» Assignment: Can you output the lines between the one holding "Task: after every" and the one holding "lens RADIAL K", inclusive, as a two-column CSV with the columns instruction and output? Give one row per line and its answer, put each in a single quoted field with line breaks replaced by spaces, and leave out the pictures.

» Data records:
.....
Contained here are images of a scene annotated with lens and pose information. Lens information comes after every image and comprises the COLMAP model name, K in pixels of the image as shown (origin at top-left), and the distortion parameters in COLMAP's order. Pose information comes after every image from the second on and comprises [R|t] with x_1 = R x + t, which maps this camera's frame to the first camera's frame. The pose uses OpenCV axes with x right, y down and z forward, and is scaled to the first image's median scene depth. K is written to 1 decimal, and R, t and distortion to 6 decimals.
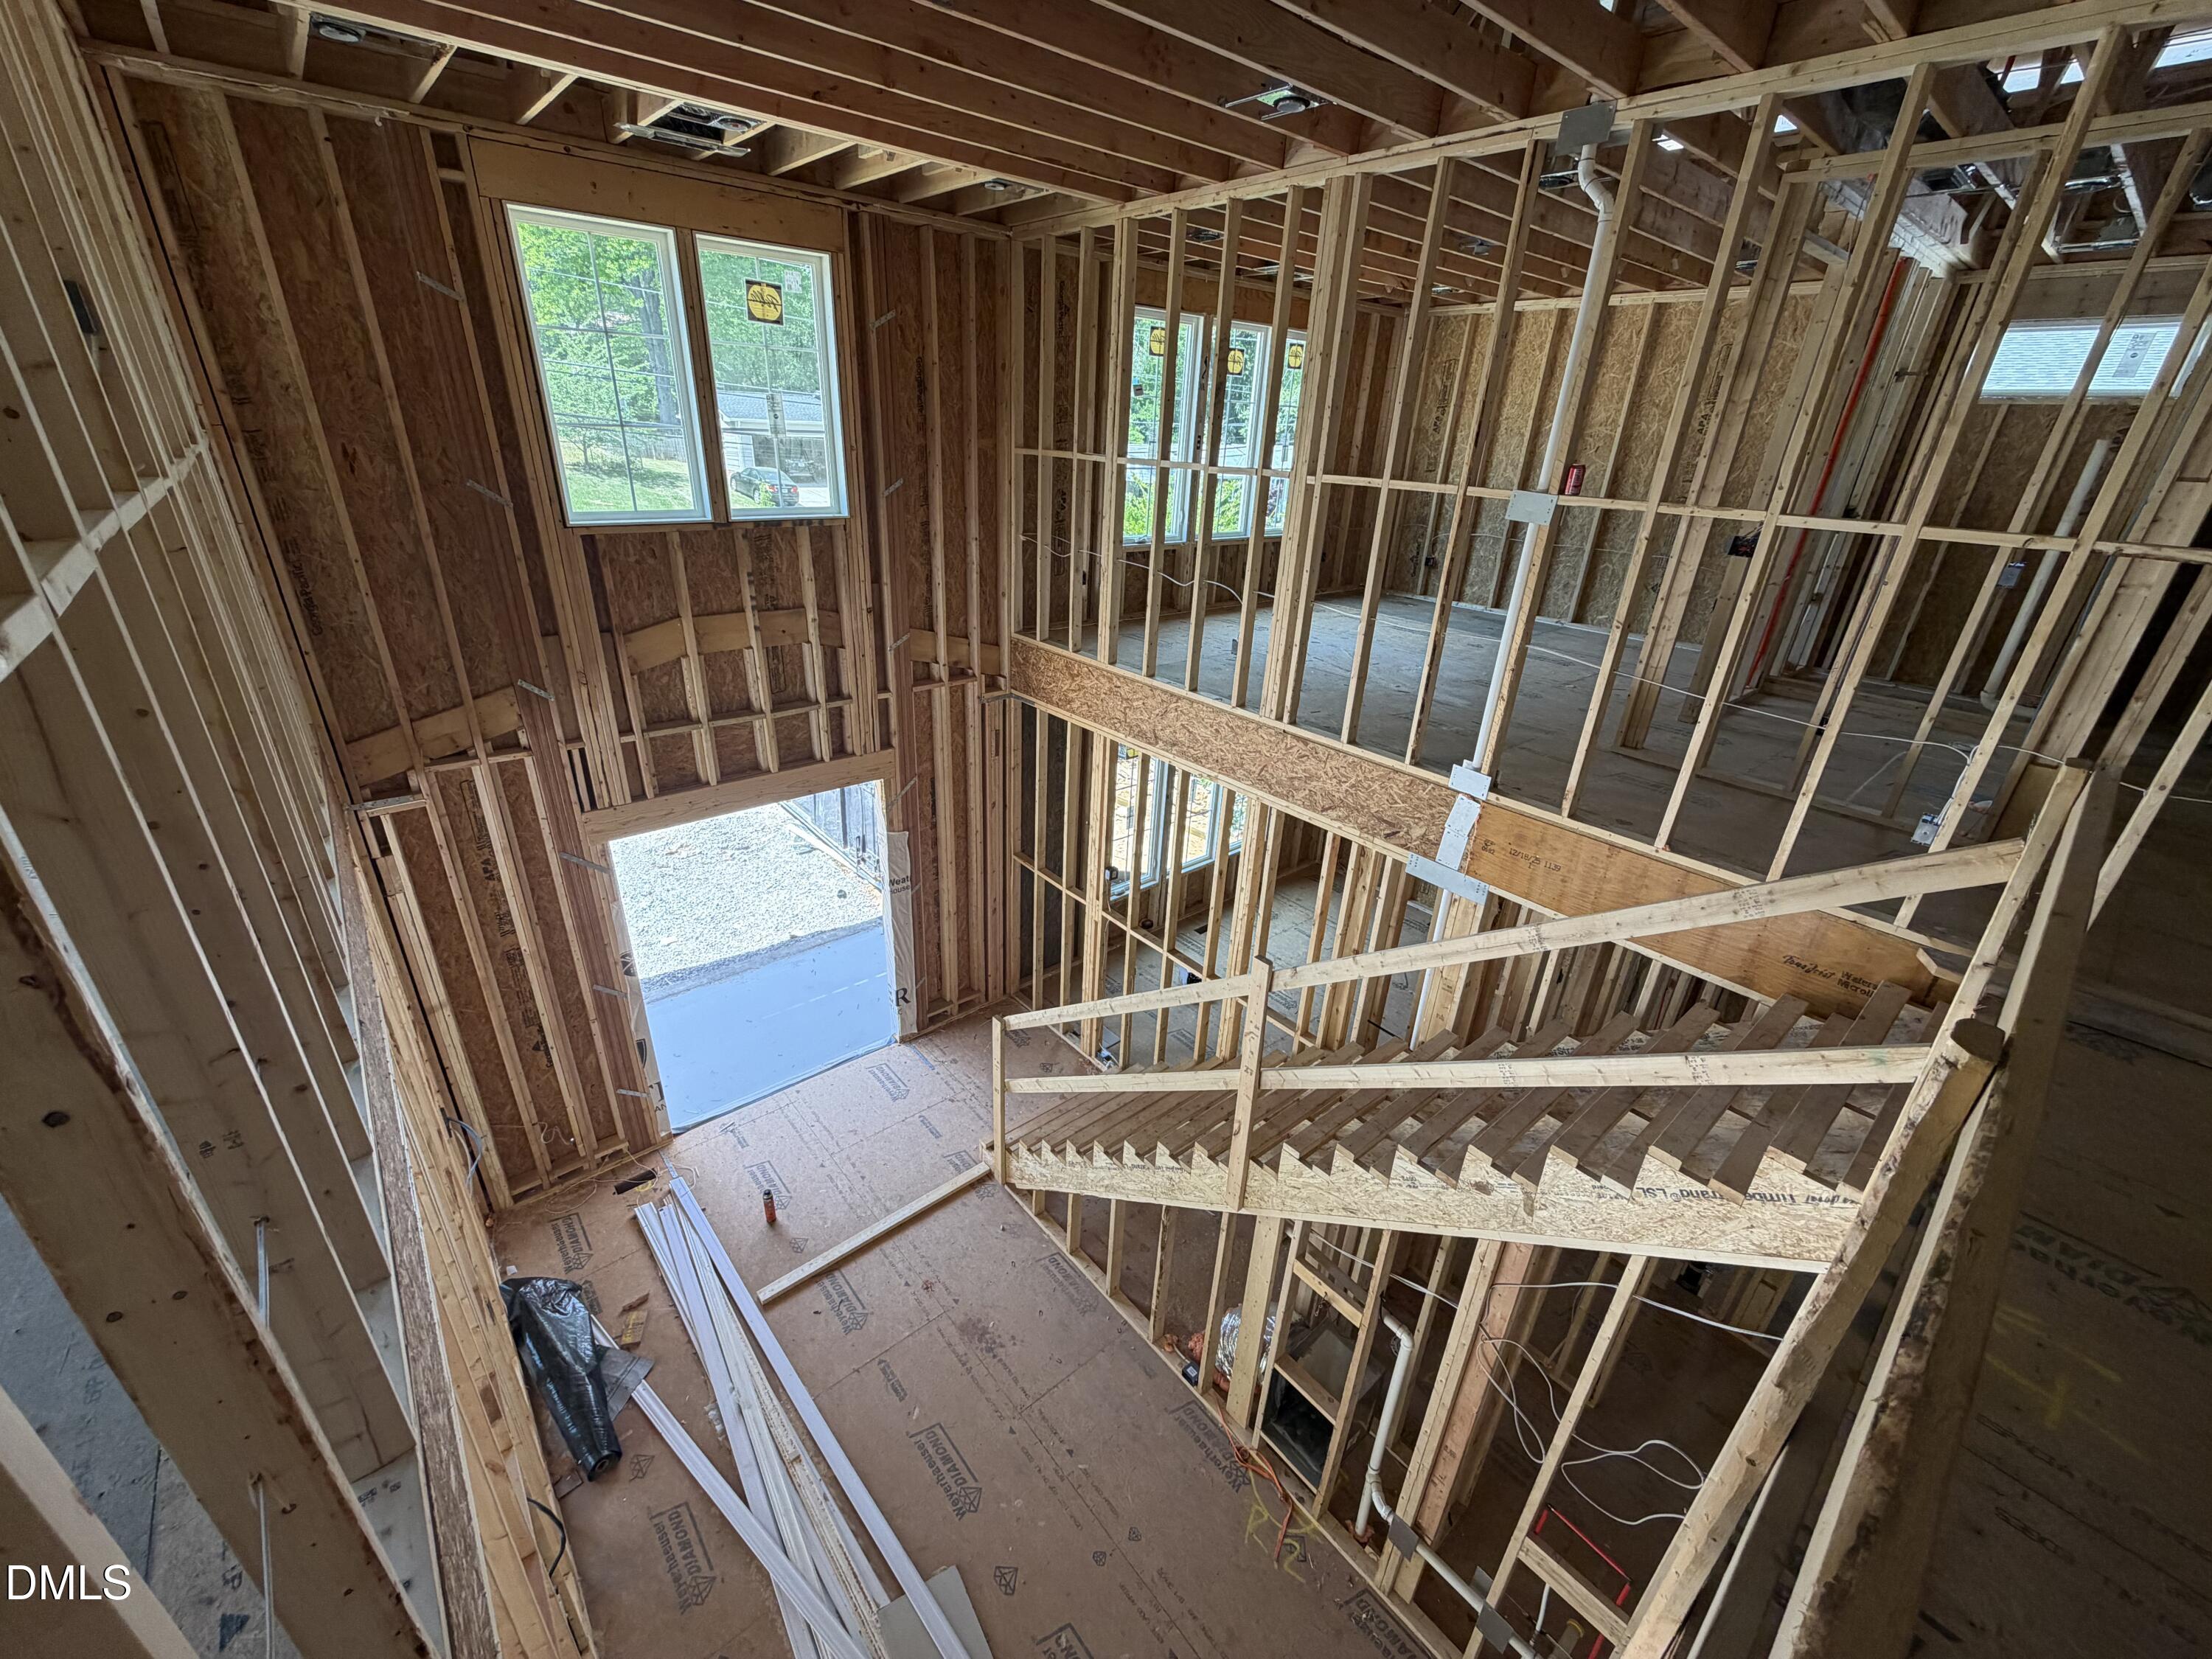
.....
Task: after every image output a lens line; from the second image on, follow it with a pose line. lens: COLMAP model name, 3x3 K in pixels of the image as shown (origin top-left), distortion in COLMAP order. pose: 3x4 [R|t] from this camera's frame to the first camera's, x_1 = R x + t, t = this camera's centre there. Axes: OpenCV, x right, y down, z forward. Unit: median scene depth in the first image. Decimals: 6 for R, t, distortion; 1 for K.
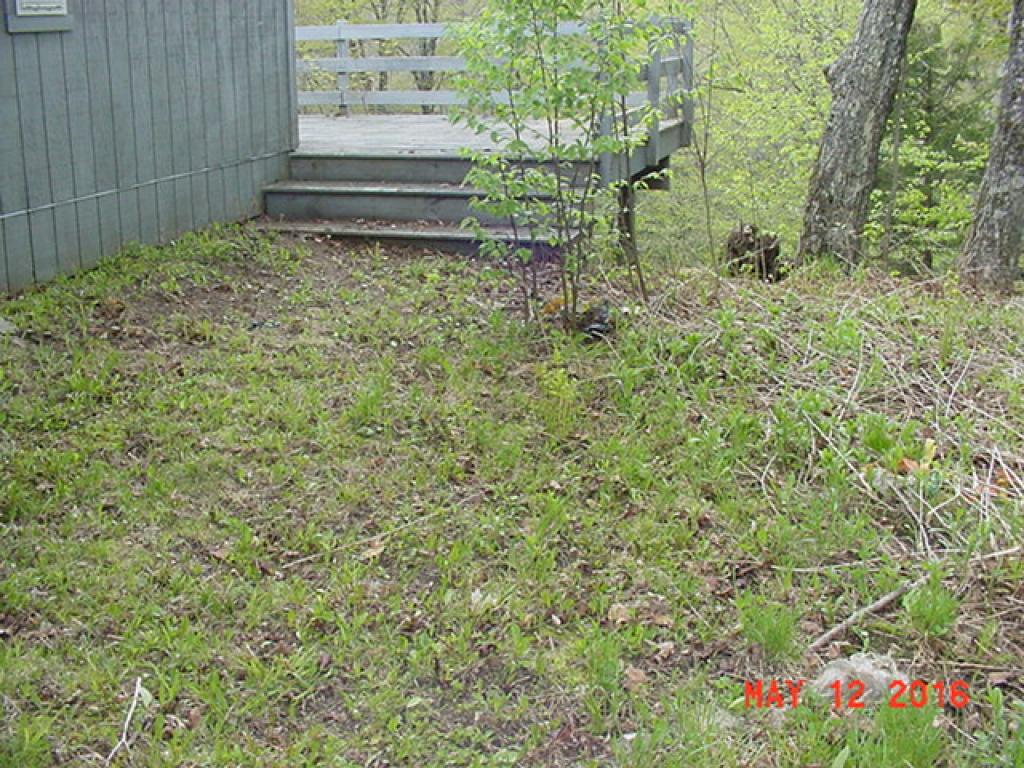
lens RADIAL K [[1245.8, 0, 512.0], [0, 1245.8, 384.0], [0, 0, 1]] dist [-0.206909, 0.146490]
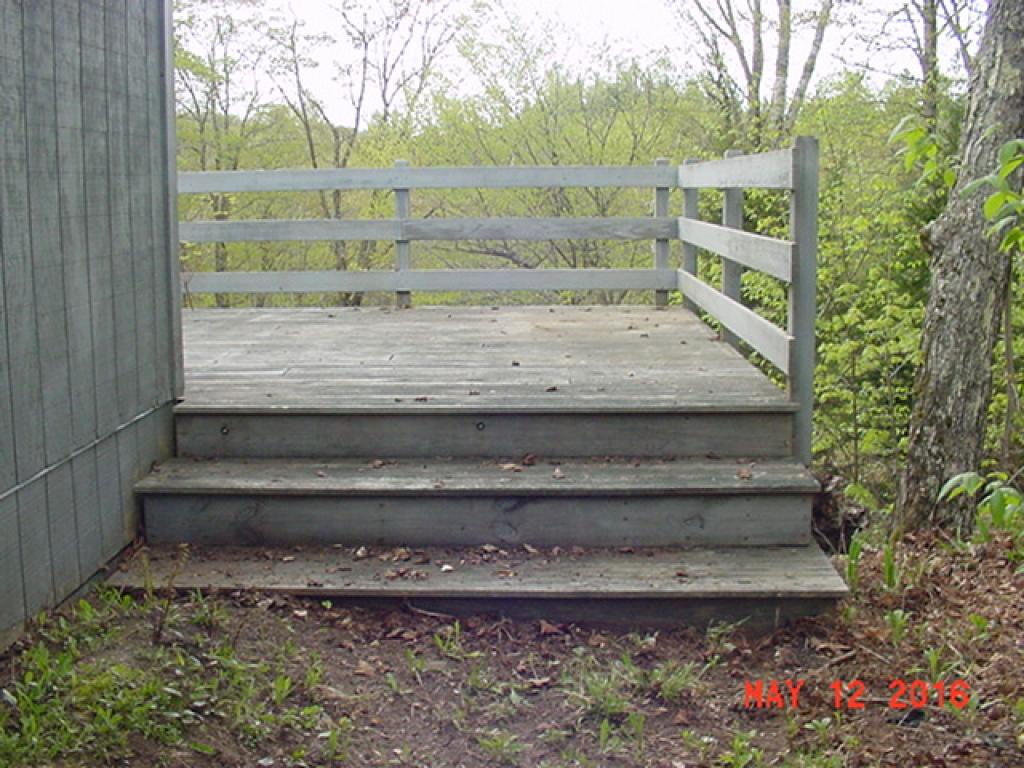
.....
» Reply:
instruction,output
"Task: after every image output a lens line; from the second image on, follow it with a pose line. lens: COLMAP model name, 3x3 K in pixels of the image as shown (origin top-left), distortion in COLMAP order. pose: 3x4 [R|t] from this camera's frame to the first camera's, x_1 = R x + t, t = this camera's centre there. Axes: OpenCV, x right, y down, z forward. Unit: median scene depth in the first image. Decimals: 6 for R, t, distortion; 1 for K.","lens RADIAL K [[1245.8, 0, 512.0], [0, 1245.8, 384.0], [0, 0, 1]] dist [-0.206909, 0.146490]"